Несколько месяцев спустя после его прихода Микешина назначили управляющим промыслом. Все было здесь иным, не похожим на привычные условия работы. Он знал дисциплину завода, организованный труд, разумную расстановку сил. Здесь признавали только стихию, покорность ей; лов рыбы постольку, поскольку не нарушаются старые неторопливые навыки. Нового человека встретили враждебно и недоверчиво. Так началась постепенно борьба, которая целиком захватила Микешина. За год он освоился с обычаями, с особенностями труда; библиотечка его разрасталась книгами по рыбоводству, по обработке рыбы, по технике лова. Работа в сложных местных условиях требовала большой осторожности, большого чутья. Чутье было воспитано партийной работой, той рабочей приглядкой к жизни, которая восполняла зачастую недостаток знаний и навыков.

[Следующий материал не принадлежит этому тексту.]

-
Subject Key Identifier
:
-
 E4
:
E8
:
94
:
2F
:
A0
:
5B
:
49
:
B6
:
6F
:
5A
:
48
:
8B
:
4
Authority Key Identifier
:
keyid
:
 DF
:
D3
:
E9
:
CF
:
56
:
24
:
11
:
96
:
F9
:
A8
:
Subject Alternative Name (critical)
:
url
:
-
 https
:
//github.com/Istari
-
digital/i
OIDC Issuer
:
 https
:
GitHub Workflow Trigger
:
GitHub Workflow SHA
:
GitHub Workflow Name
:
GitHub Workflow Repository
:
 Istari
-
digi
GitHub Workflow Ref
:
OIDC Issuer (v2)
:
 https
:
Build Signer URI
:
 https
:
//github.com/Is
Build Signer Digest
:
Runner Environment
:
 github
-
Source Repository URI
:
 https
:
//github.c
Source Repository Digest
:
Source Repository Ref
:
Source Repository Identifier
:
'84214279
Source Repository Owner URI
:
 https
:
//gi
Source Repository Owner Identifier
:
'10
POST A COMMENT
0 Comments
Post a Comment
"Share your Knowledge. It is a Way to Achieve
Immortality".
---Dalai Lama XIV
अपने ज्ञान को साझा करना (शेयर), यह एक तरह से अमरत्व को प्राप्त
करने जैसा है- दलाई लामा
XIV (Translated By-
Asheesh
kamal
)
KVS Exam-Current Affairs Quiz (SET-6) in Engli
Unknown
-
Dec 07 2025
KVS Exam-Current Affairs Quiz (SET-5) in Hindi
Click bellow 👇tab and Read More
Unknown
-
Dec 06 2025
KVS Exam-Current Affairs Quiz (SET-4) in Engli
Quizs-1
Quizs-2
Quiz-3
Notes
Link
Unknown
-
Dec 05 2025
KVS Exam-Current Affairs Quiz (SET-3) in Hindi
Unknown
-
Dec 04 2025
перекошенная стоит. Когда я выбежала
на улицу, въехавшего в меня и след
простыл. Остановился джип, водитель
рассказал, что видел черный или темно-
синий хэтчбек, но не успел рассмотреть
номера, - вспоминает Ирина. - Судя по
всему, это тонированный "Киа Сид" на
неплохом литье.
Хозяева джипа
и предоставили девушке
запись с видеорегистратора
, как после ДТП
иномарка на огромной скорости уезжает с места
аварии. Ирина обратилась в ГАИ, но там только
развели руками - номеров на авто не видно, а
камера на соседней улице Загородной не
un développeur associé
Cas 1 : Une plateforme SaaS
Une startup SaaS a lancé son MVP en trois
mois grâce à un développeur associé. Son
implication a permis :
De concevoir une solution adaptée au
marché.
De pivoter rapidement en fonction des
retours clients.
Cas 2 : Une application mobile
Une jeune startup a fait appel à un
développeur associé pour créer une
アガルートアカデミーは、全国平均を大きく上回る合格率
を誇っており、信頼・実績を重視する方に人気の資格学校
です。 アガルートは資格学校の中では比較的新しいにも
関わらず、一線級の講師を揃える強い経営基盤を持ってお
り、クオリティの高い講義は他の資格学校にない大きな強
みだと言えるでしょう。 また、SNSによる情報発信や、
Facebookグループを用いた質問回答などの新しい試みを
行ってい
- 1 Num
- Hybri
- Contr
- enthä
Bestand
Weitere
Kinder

На столе лежали декадные сводки. Егерь пожал жесткую руку Микешина и присел к столу.
- Как поспеваешь, товарищ Микешин?
- Бредем помаленьку… здесь спешить не в привычку. - Микешин сердито перелистал сводки. - На собраниях говорят одно, голосуют… а назавтра поступают по-своему: деды, мол, так, и мы так. Деды рыбу дожидались у берега, и мы будем ждать. В роду привыкали. А мы знаем, какие это были роды. Один над всеми сидел и всех держал в пятерне. Его посуда, он и хозяин.

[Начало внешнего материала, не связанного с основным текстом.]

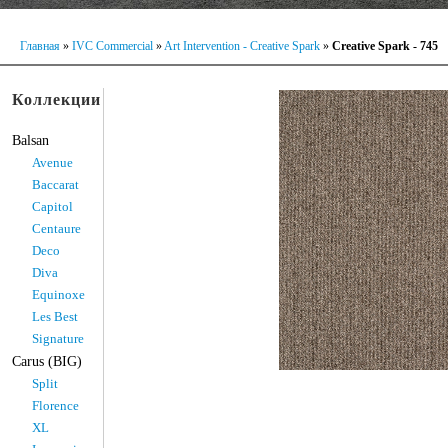
Главная
»
IVC Commercial
»
Art Intervention - Creative Spark
»
Creative Spark - 745
Коллекции
Balsan
Avenue
Baccarat
Capitol
Centaure
Deco
Diva
Equinoxe
Les Best
Signature
Carus (BIG)
Split
Florence
XL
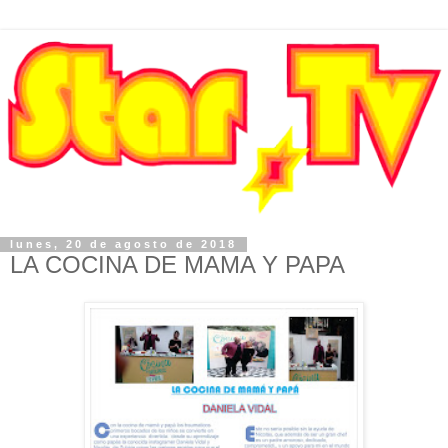
lunes, 20 de agosto de 2018
LA COCINA DE MAMA Y PAPA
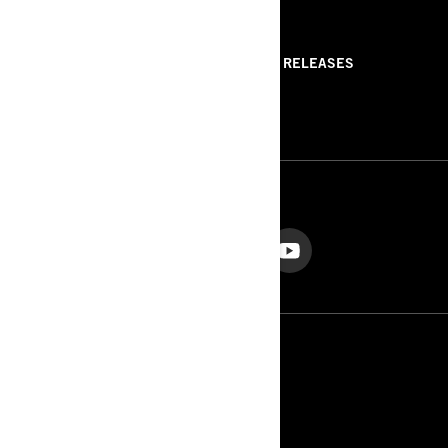
RESSOURCES
ABOUT US
PRESS RELEASES
CONTACT US
ROTAX
NOUS SUIVRE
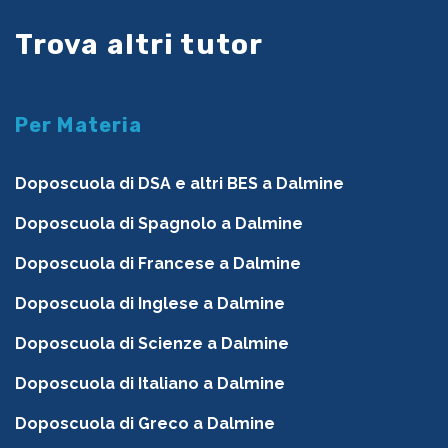
Trova altri tutor
Per Materia
Doposcuola di DSA e altri BES a Dalmine
Doposcuola di Spagnolo a Dalmine
Doposcuola di Francese a Dalmine
Doposcuola di Inglese a Dalmine
Doposcuola di Scienze a Dalmine
Doposcuola di Italiano a Dalmine
Doposcuola di Greco a Dalmine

- А ты не задумывался, товарищ Микешин: нет ли тут какого зверя, который днем в чаще хоронится, а на ночь выходит? Тропок здесь контрабанда много натоптала, сопки до самой Маньчжурии тянутся… а в Маньчжурии японцы хозяйствуют.
- Ты, собственно, о чем?
- О том, что кое-кто не только по ту сторону действует, а и здесь на берегу поискать не мешает. Случается, при отстреле подранишь оленя… заляжет зверь в чаще, пропали панты - загниют. Тоска берет, когда след его ищешь. И сейчас у меня вроде тоски… брожу около, а следа не вижу.
- Погоди… не тоскуй. Дорога не прямая, а сопками. Борьба тут всурьез начинается. Пятнадцать лет землю корчуем, а дубы столетьями выращивались. А на Дальнем Востоке, сам знаешь, какие дела… японцам бы одно, американцам другое. А тут мы на дороге стоим. Нас не ухватишь. Щупальца не доросли. Я намедни видел, осьминога рыбаки поймали… всего его на части изрезали, а щупальца все еще движутся. - Рябоватое лицо Микешина потемнело. - На срывы надеются, на то, что лопнем мы с нашими планами… а мы не лопнем, не ждите! Новое племя, брат…
Прокуренная комнатка конторы была как командная вышка. Каждый день начинался с борьбы. Каждый день словно передвигалась линия фронта.